The collaborative partnerships are also becoming increasingly evident ‒ and necessary.

Big Pharma Opens New Chapter On Big Data Collaboration ‒ 4/08/2014

Big Pharma superteam joins NIH to share data, discover new drugs ‒ 2/4/2014

As measured against the top three EY imperatives ‒ these mega‒deals and collaborative efforts are perhaps the easiest two. The third ‒ trust ‒ is far more difficult and where the biggest disconnect around perception was in clear evidence with the results of an EY survey. For the report, EY surveyed 30 US payers, 30 European payers and 18 pharmaceutical company representatives from a broad range of business functions including market access and managed markets.
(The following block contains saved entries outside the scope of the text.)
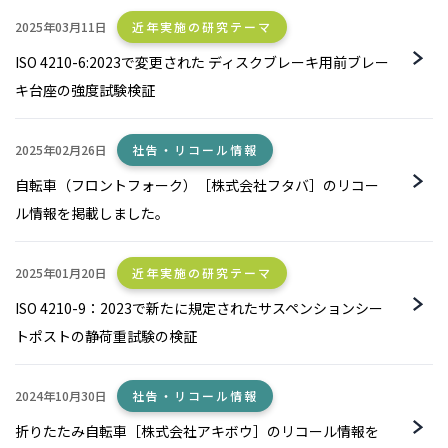
2025年03月11日
近年実施の研究テーマ
ISO 4210-6:2023で変更された ディスクブレーキ用前ブレー
キ台座の強度試験検証
2025年02月26日
社告・リコール情報
自転車（フロントフォーク）［株式会社フタバ］のリコー
ル情報を掲載しました。
2025年01月20日
近年実施の研究テーマ
ISO 4210-9：2023で新たに規定されたサスペンションシー
トポストの静荷重試験の検証
2024年10月30日
社告・リコール情報
折りたたみ自転車［株式会社アキボウ］のリコール情報を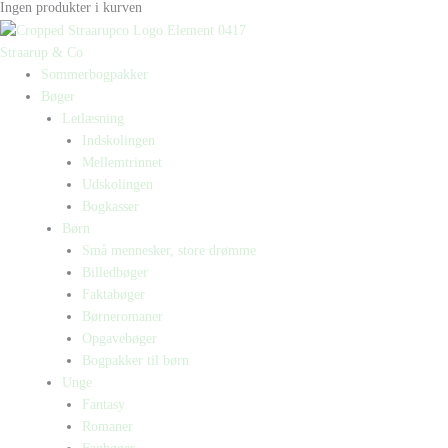
Ingen produkter i kurven
Straarup & Co
Sommerbogpakker
Bøger
Letlæsning
Indskolingen
Mellemtrinnet
Udskolingen
Bogkasser
Børn
Små mennesker, store drømme
Billedbøger
Faktabøger
Børneromaner
Opgavebøger
Bogpakker til børn
Unge
Fantasy
Romaner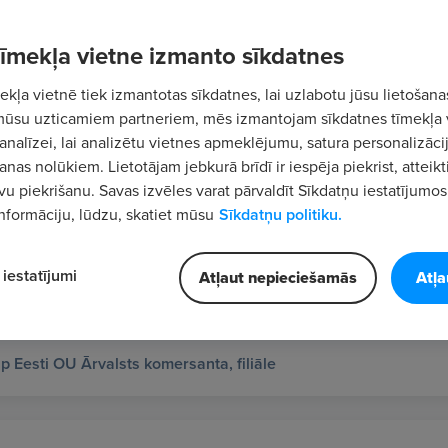
 tīmekļa vietne izmanto sīkdatnes
Šķiro
kļa vietnē tiek izmantotas sīkdatnes, lai uzlabotu jūsu lietošana
mūsu uzticamiem partneriem, mēs izmantojam sīkdatnes tīmekļa 
analīzei, lai analizētu vietnes apmeklējumu, satura personalizācij
nas nolūkiem. Lietotājam jebkurā brīdī ir iespēja piekrist, atteikt
ājs/-a – nāc veidot mūsu pārdošanas panākumus
vu piekrišanu. Savas izvēles varat pārvaldīt Sīkdatņu iestatījumos
nformāciju, lūdzu, skatiet mūsu
Sīkdatņu politiku.
ICS OU Latvijas filiāle
iestatījumi
Atļaut nepieciešamās
Atļa
 Eesti OU Ārvalsts komersanta, filiāle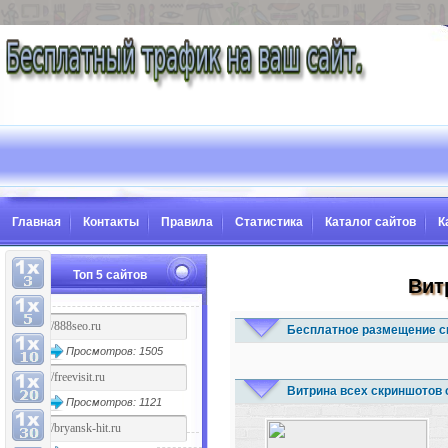
Главная
Контакты
Правила
Статистика
Каталог сайтов
К
Топ 5 сайтов
Вит
Бесплатное размещение с
Просмотров: 1505
Витрина всех скриншотов 
Просмотров: 1121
The results of the survey were summarized in this chart.

Like Progressions from 2012, this 80-page report is comprehensive and represents unique insight from an organization that sees the financial mechanics behind many of the biggest players and headline deals.

Five years from now, whatever the fate of this one piece of legislation [PPACA], payers will be sharing more risk with providers, employers will be more proactively involved in their employees’ health decisions and patients will have more financial responsibility for their health care costs.

Engaging with payers may be challenging, but it is also critical ‒ for the health of patients, the financial health of pharma companies and the fiscal health of health care systems.